Article ID: | iaor1990970 |
Country: | United States |
Volume: | 7 |
Issue: | 1/2 |
Start Page Number: | 121 |
End Page Number: | 137 |
Publication Date: | Oct 1987 |
Journal: | Journal of Operations Management |
Authors: | Raffi Farshad, Swamidass Paul M. |
Manufacturing overhead cost (MOHC) in an average U.S. manufacturing firm is about two and one half times the direct labour cost, yet it has not received much attention from researchers. In an attempt to understand and explain MOHC behaviour, this study proposes a conceptual model of MOHCs. The model visualizes MOHC to be a function of a hierarchy of variables.

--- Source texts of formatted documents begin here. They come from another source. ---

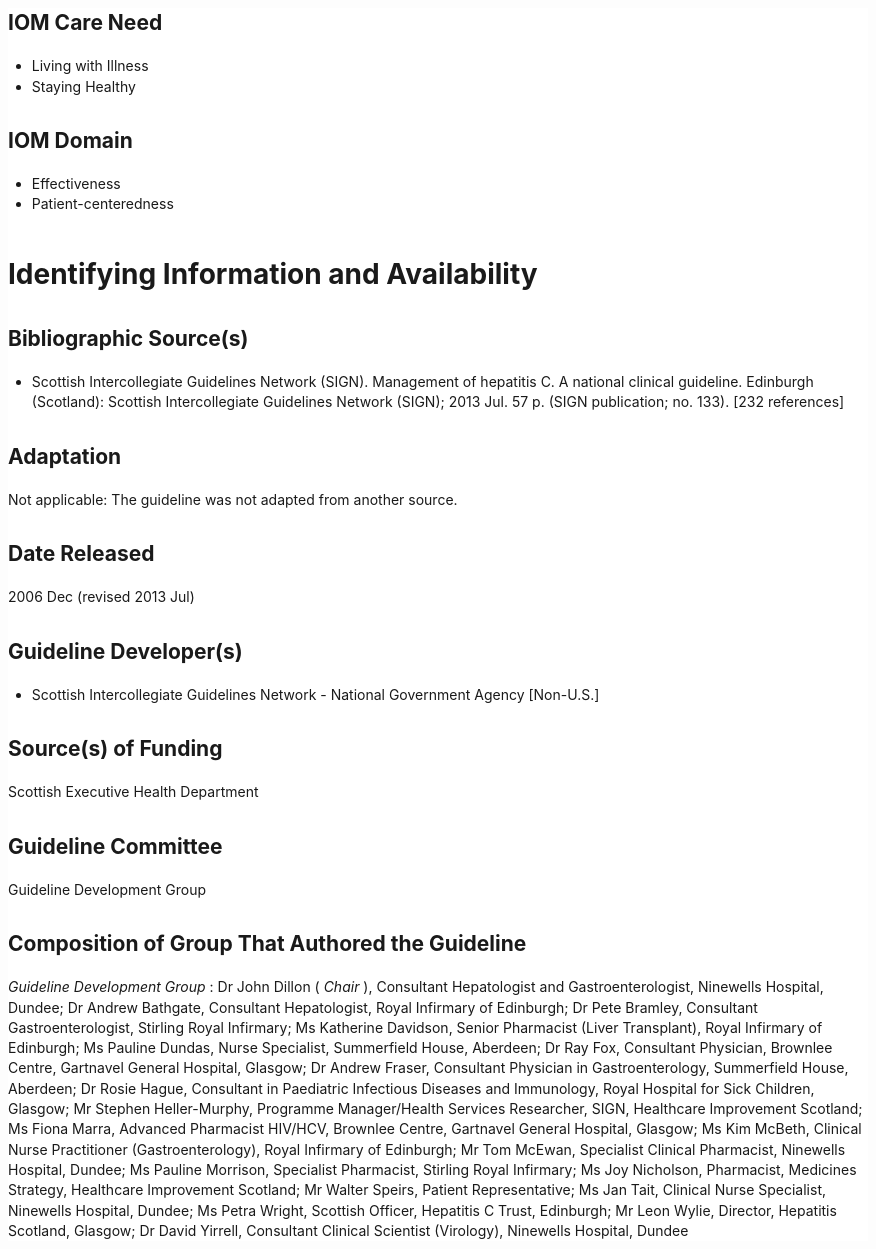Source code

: ## IOM Care Need

- Living with Illness
- Staying Healthy

## IOM Domain

- Effectiveness
- Patient-centeredness

# Identifying Information and Availability

## Bibliographic Source(s)

- Scottish Intercollegiate Guidelines Network (SIGN). Management of hepatitis C. A national clinical guideline. Edinburgh (Scotland): Scottish Intercollegiate Guidelines Network (SIGN); 2013 Jul. 57 p. (SIGN publication; no. 133). [232 references]

## Adaptation



Not applicable: The guideline was not adapted from another source.

## Date Released

2006 Dec (revised 2013 Jul)

## Guideline Developer(s)

- Scottish Intercollegiate Guidelines Network - National Government Agency [Non-U.S.]

## Source(s) of Funding



Scottish Executive Health Department

## Guideline Committee



Guideline Development Group

## Composition of Group That Authored the Guideline



 _Guideline Development Group_ : Dr John Dillon ( _Chair_ ), Consultant Hepatologist and Gastroenterologist, Ninewells Hospital, Dundee; Dr Andrew Bathgate, Consultant Hepatologist, Royal Infirmary of Edinburgh; Dr Pete Bramley, Consultant Gastroenterologist, Stirling Royal Infirmary; Ms Katherine Davidson, Senior Pharmacist (Liver Transplant), Royal Infirmary of Edinburgh; Ms Pauline Dundas, Nurse Specialist, Summerfield House, Aberdeen; Dr Ray Fox, Consultant Physician, Brownlee Centre, Gartnavel General Hospital, Glasgow; Dr Andrew Fraser, Consultant Physician in Gastroenterology, Summerfield House, Aberdeen; Dr Rosie Hague, Consultant in Paediatric Infectious Diseases and Immunology, Royal Hospital for Sick Children, Glasgow; Mr Stephen Heller-Murphy, Programme Manager/Health Services Researcher, SIGN, Healthcare Improvement Scotland; Ms Fiona Marra, Advanced Pharmacist HIV/HCV, Brownlee Centre, Gartnavel General Hospital, Glasgow; Ms Kim McBeth, Clinical Nurse Practitioner (Gastroenterology), Royal Infirmary of Edinburgh; Mr Tom McEwan, Specialist Clinical Pharmacist, Ninewells Hospital, Dundee; Ms Pauline Morrison, Specialist Pharmacist, Stirling Royal Infirmary; Ms Joy Nicholson, Pharmacist, Medicines Strategy, Healthcare Improvement Scotland; Mr Walter Speirs, Patient Representative; Ms Jan Tait, Clinical Nurse Specialist, Ninewells Hospital, Dundee; Ms Petra Wright, Scottish Officer, Hepatitis C Trust, Edinburgh; Mr Leon Wylie, Director, Hepatitis Scotland, Glasgow; Dr David Yirrell, Consultant Clinical Scientist (Virology), Ninewells Hospital, Dundee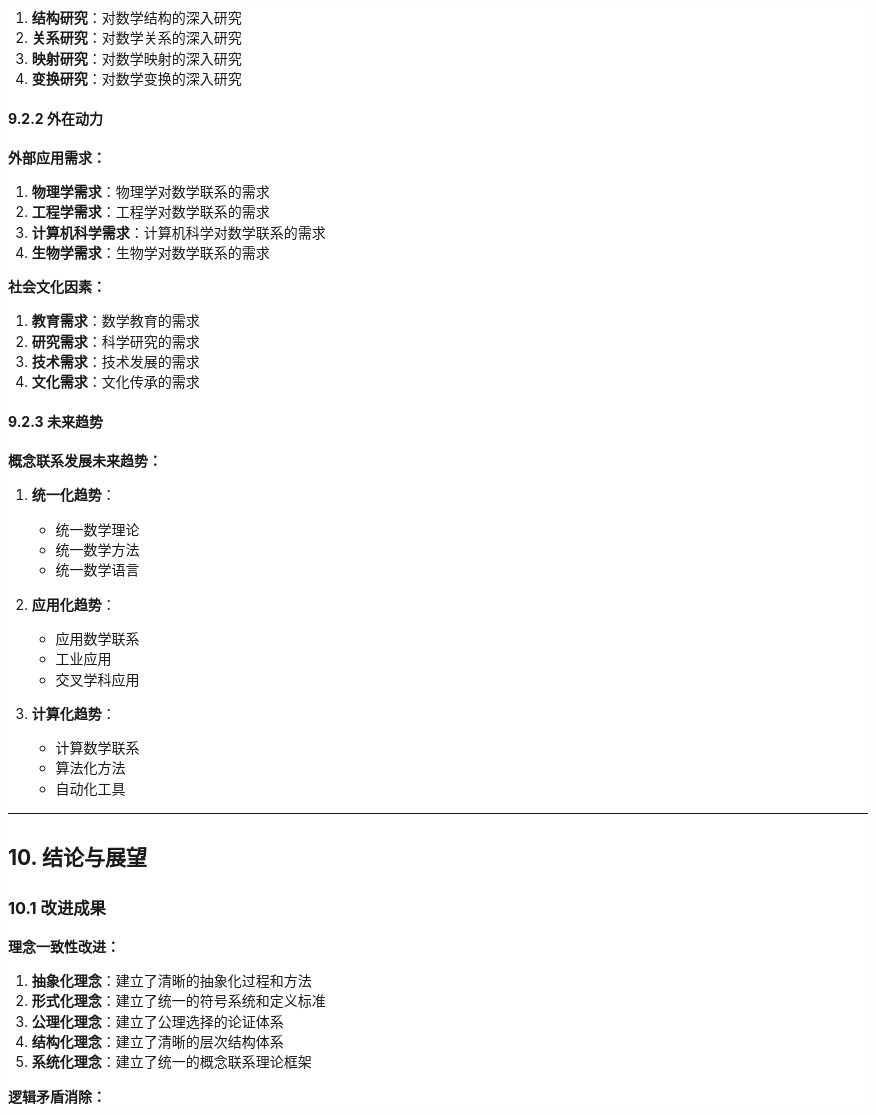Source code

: 1. **结构研究**：对数学结构的深入研究
2. **关系研究**：对数学关系的深入研究
3. **映射研究**：对数学映射的深入研究
4. **变换研究**：对数学变换的深入研究

#### 9.2.2 外在动力

**外部应用需求：**

1. **物理学需求**：物理学对数学联系的需求
2. **工程学需求**：工程学对数学联系的需求
3. **计算机科学需求**：计算机科学对数学联系的需求
4. **生物学需求**：生物学对数学联系的需求

**社会文化因素：**

1. **教育需求**：数学教育的需求
2. **研究需求**：科学研究的需求
3. **技术需求**：技术发展的需求
4. **文化需求**：文化传承的需求

#### 9.2.3 未来趋势

**概念联系发展未来趋势：**

1. **统一化趋势**：
   - 统一数学理论
   - 统一数学方法
   - 统一数学语言

2. **应用化趋势**：
   - 应用数学联系
   - 工业应用
   - 交叉学科应用

3. **计算化趋势**：
   - 计算数学联系
   - 算法化方法
   - 自动化工具

---

## 10. 结论与展望

### 10.1 改进成果

**理念一致性改进：**

1. **抽象化理念**：建立了清晰的抽象化过程和方法
2. **形式化理念**：建立了统一的符号系统和定义标准
3. **公理化理念**：建立了公理选择的论证体系
4. **结构化理念**：建立了清晰的层次结构体系
5. **系统化理念**：建立了统一的概念联系理论框架

**逻辑矛盾消除：**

In the proposed hierarchy, industry type is the most important determinant of MOHC followed by order-filling method, strategy variables, and operational variables, in that order. The higher the level of the variable, the greater its impact on MOHCs. To validate the model, four propositions concerning MOHCs derived from the model were subjected to statistical tests using the data collected from hundreds of manufacturers who participated in the 1983 North American Futures Survey. Given the state of our understanding, it is unclear why some industries are more sensitive to strategic decisions than others. More studies are needed to identify the factors that make certain industries relatively more sensitive to selected strategic decisons.